それにしても、塔に眠っている遺物の中から防御機構の要を見つけられたのは嬉しい偶然だった。発掘した時に大喜びしすぎてイヴに引かれたのは良い思い出ということにしよう。

見た目はアジス・ラーや博物戦艦フラクタルコンティニアムに設置されている制御装置に似ているそれにはご丁寧にメンテナンス方法の解説書がつけられていて、その装置がかつてアラグ帝国の街を守っていたものだということも教えてくれた。恐らく過去の技術者たちも今の私と同じように、解説書を片手に要を巡って調整をしていたのだろうと思うと、なんとも言えない感慨深さを感じる。
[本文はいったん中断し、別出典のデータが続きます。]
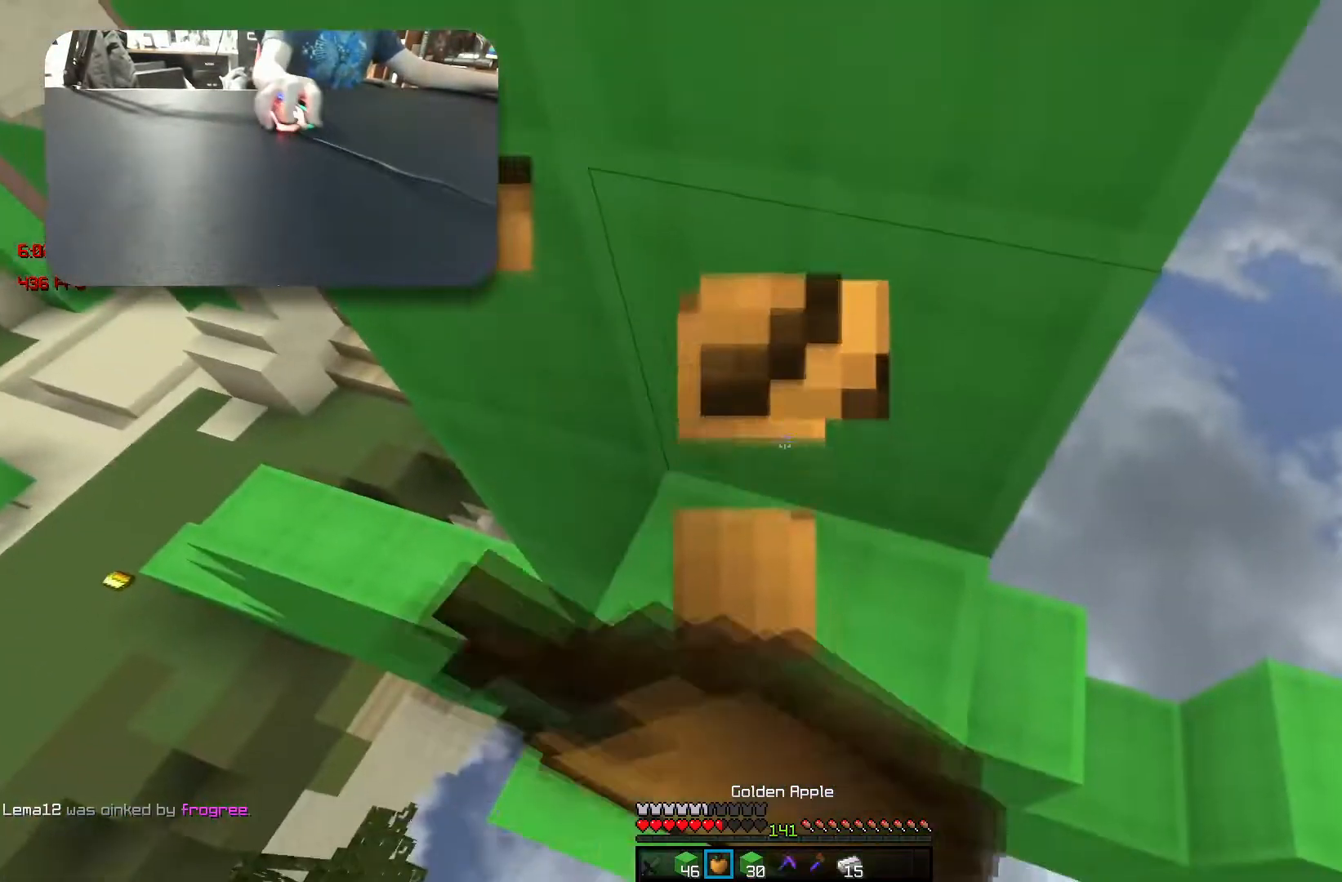
{"keys": [], "events": [[183, "a", "up"], [200, "w", "up"]]}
現状、罪喰いたちから身を護る術に乏しい私たちにとってこれ以上ない宝物は難しい術式も儀式も必要ない、構造も原理も簡単なもので本当に助かった、ともう何度目か分からない交感をする。
「おーい、兄ちゃーん」

良いペースで進められたお陰で、火の入っていない要はあと二つを残すばかりだ。まだ慣れないエーテル操作に凝り固まった体をぐっと伸ばしていると、医療館作りを担当している大工がやってきた。

聞けば西の空、ラクサン城の方角に妙な雲が見えるらしい。衛兵団から頼まれて私を呼びにきてくれた大工に礼を伝えてから、塔の正面にある今後衛兵団の関所が出来る予定地に先んじて作った物見台に登る。依然として光の力が強くて停滞しているレイクランドに風はないし、そもそも雲が出ることもおかしい。

今回真っ先に異常を見つけた見張り番が指差す方へじっと目を細めると、それは確かに遠くにある雲のように見える。だが、徐々に大きく濃くなっていくそれは決して自然のものではなかった。

白く蠢く塊、空を覆い尽くすのではないかと思うほどの罪喰いの大群だ。
「あれは……警鐘を鳴らせ! 罪喰いの大群だ!!」

私の声に弾かれたように見張り番の衛兵は物見台に備えておいた鐘を渾身の力で叩きつけた。鐘の音を聞きつつ、私はすぐに物見台から飛び降りて、近くで道を整えてくれていた非戦闘員をまとめて塔へと追い立てる。
「塔に向かって走れ! 負傷者は協力して運べ! 戦わずに走れ!」

決して焦らず、慌てさせず、手筈通りに塔への道を走らせる。逃げ遅れる奴や気付かないで置いていかれる奴が出ないように声を出し続けて、ひたすらに走り続けた。

大型の罪喰いがもう存在しないはずの感情の残滓によってふっと嗤うように顔を歪め、手に持った立派な剣を振りかざすと煽られた雑魚どもの耳障りな叫び声と羽音が響く。混乱しきった人たちの後ろについて、決して諦めることのないように鼓舞しながら塔へ向かって一緒に走る。飛んでくる攻撃と白い体を弓矢で撃ち落とし、まだ振り慣れない剣で薙ぎ払いながら、私はこの危機を乗り越えるための道筋を探り続けていた。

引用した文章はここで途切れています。